▶ [Action item]
Starting at the line that contains "Fig. 10. Aerodynamic loads directed from the" and stopping at the line that contains "Figure 5. DSC", restate each line of the records below exactly. Omit the pictures.

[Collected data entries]
- - - - - - -
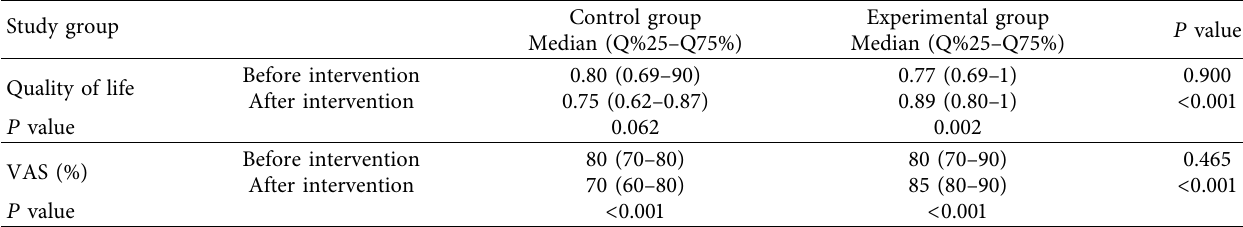
Table 3: Comparison of the mean score of quality of life and self-assessment of health before and after the intervention in the studied patients.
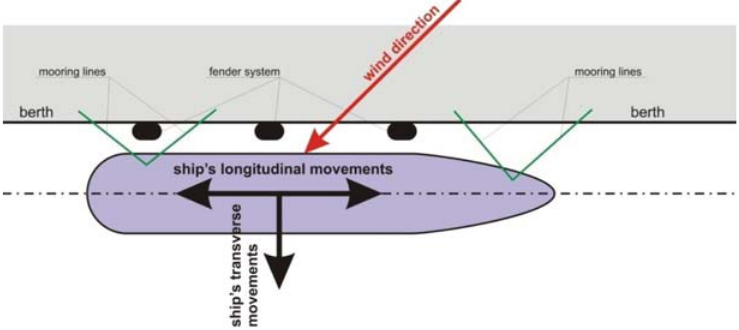
Fig. 10. Aerodynamic loads directed from the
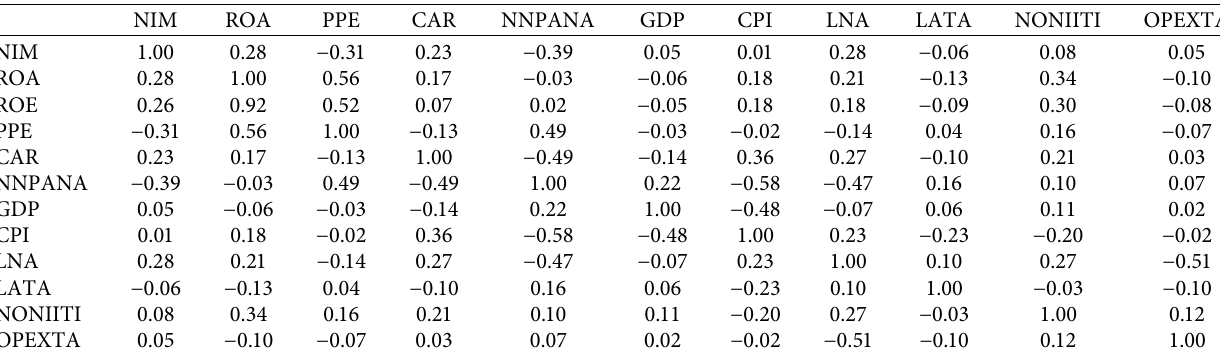
Table 4: Correlation matrix for the dependent and independent variables.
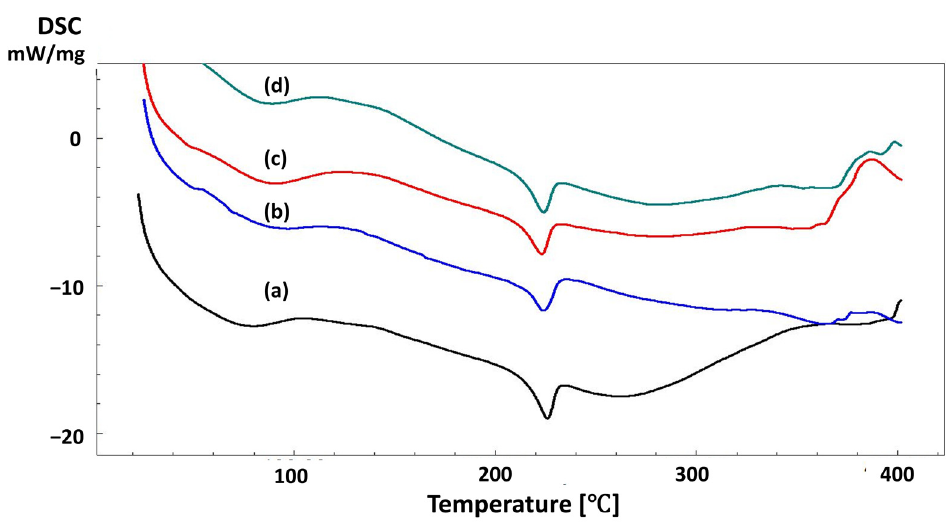
Figure 5. DSC curves of the 13% PVA ( a ), 13% PVA/1% S ( b ), 13% PVA/2% S ( c ), and 13% PVA/3% S ( d ).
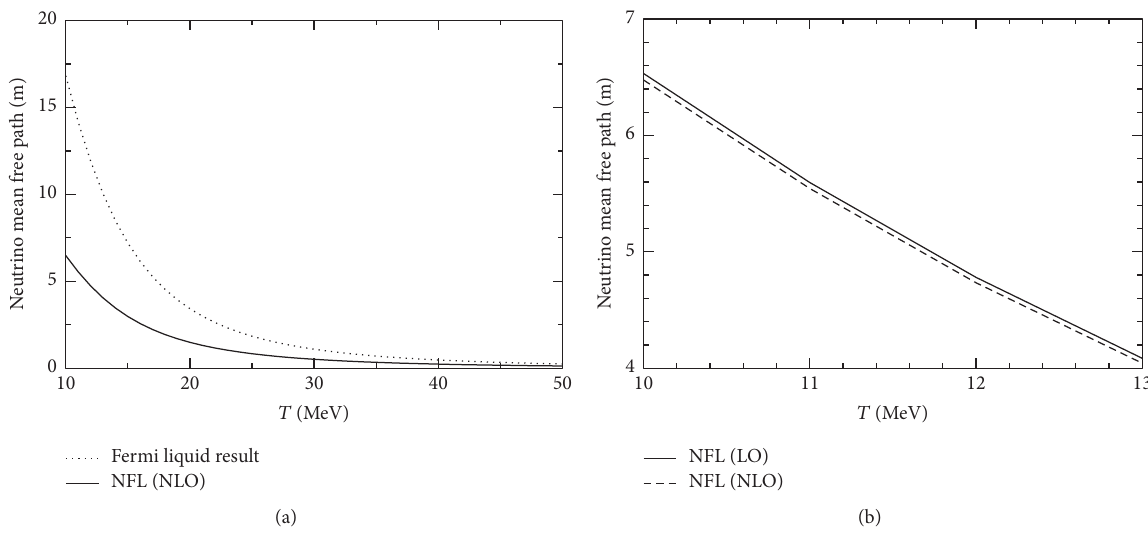
Figure 1: Mean free path of degenerate neutrinos. A comparison between the FL result and NLO corrections for the NFL effects has been shown in (a). The reduction of the MFP due to NLO corrections has been shown in (b).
- - - - - - -
▶ [Result]
Fig. 10. Aerodynamic loads directed from the
Table 4: Correlation matrix for the dependent and independent variables.
Figure 5. DSC curves of the 13% PVA ( a ), 13% PVA/1% S ( b ), 13% PVA/2% S ( c ), and 13% PVA/3% S ( d ).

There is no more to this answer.